One of the bigger challenges for us was to make sure that all our language models benefit from these improvements and maintain a similar level of accuracy. Additionally, our other modules like Smart Assist, Disambiguation and Smart Variants contributing to our English conversational capabilities had to be replicated. This meant duplication of models for each and every language we wanted to support and scale it further. To fill in these gaps, we started considering translation.
Using Translation and its Challenges
Our approach of Translation helps in making sure that all improvements in the English model are also available for other languages.
The way we initially envisioned it to work is illustrated below.

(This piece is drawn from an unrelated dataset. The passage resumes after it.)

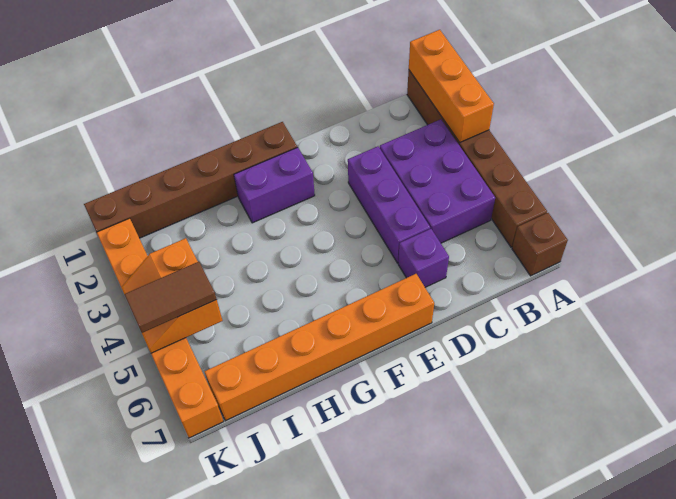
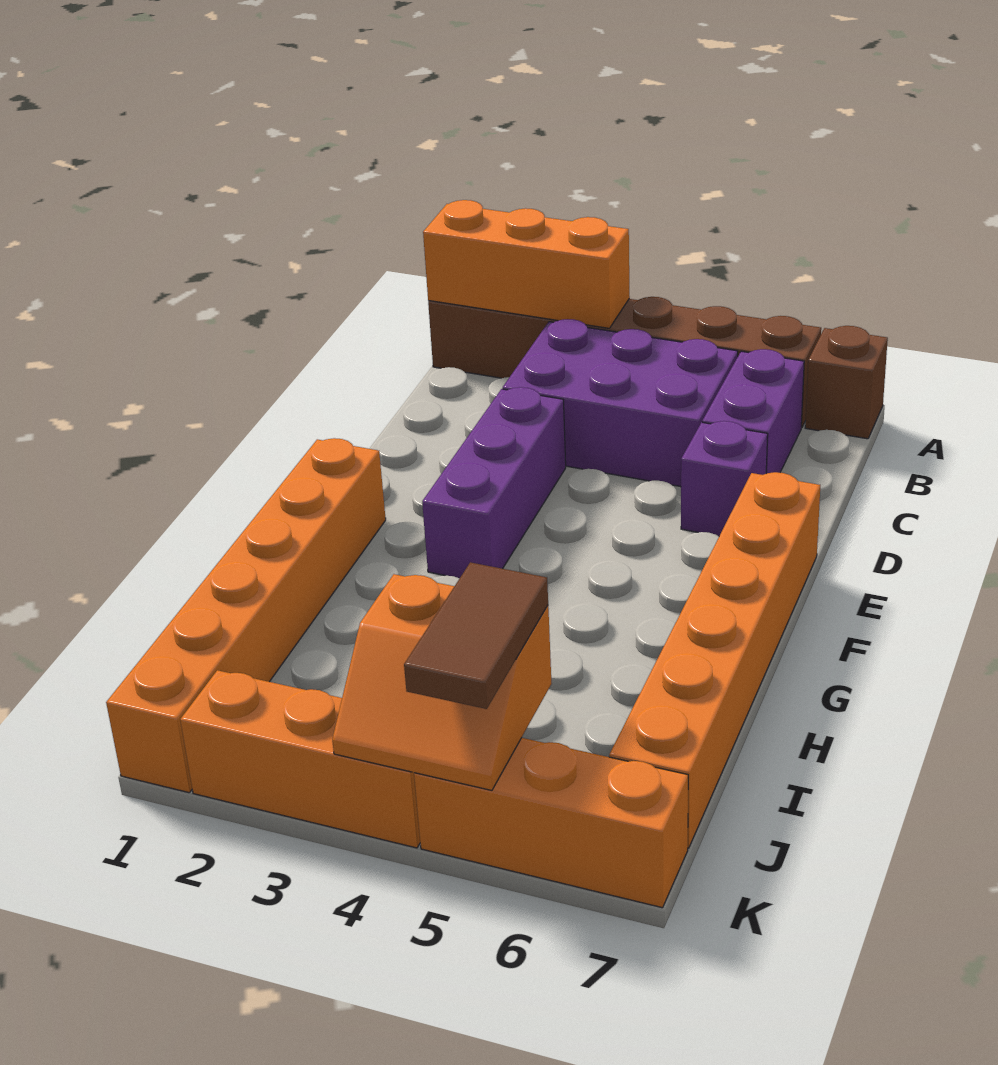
purple brick D3:D5 level 1 -> purple brick D3:F3 level 1
brown brick F1:K1 level 1 -> orange brick F1:K1 level 1
purple brick F2:G2 level 1 -> purple brick B6:C6 level 1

Essentially, the translation service sits between the user and our ML pipeline and translates all the incoming and outgoing messages.
This has two advantages -
a) The underlying English model powers all languages and automatically leverages improvements
b) Easily start supporting additional languages as and when required
There are many companies in the market today who follow this approach to provide multilingual support. However, when we dug a little deeper into this solution we noticed that using translation had its own challenges.
• Domain Specialization - One disadvantage of using a translation service is that it won’t work on domain-specific terms and might incorrectly translate them.
Eg: Jio typed in Hindi (जिओ) would translate to its literal translation “live” instead of being treated as a brand name.
• Numbers - Another challenge is that traditional translation services were very bad in translating numbers.
1. Person Names - The third challenge was to recognize proper nouns like person names without having them go through literal translations.
An example of this is the name Sandesh (सन्देश), which literally translates to “Message”. So if a user sent a message as “मेरा नाम सन्देश है” (my name is sandesh), it would get translated to “My name is message” instead.
2. Cultural Nuances - The final challenge was that translation often loses cultural nuances and colloquialisms. This made us realize that we could not use a translation service to translate and send the bot responses.
We realized very quickly that just using translation will not work and we needed to find a more advanced way which will solve the above challenges.
Introducing Linguist Pro
A new approach leveraging advanced custom translation modules on top of the translation layer.
These advanced modules act like a correction layer that can be configured to correct wrong translations, capture names accurately and make translation more domain-specific. However, the bigger benefit is that since this still works on top of our base English language model, it is able to leverage all the existing and upcoming benefits available.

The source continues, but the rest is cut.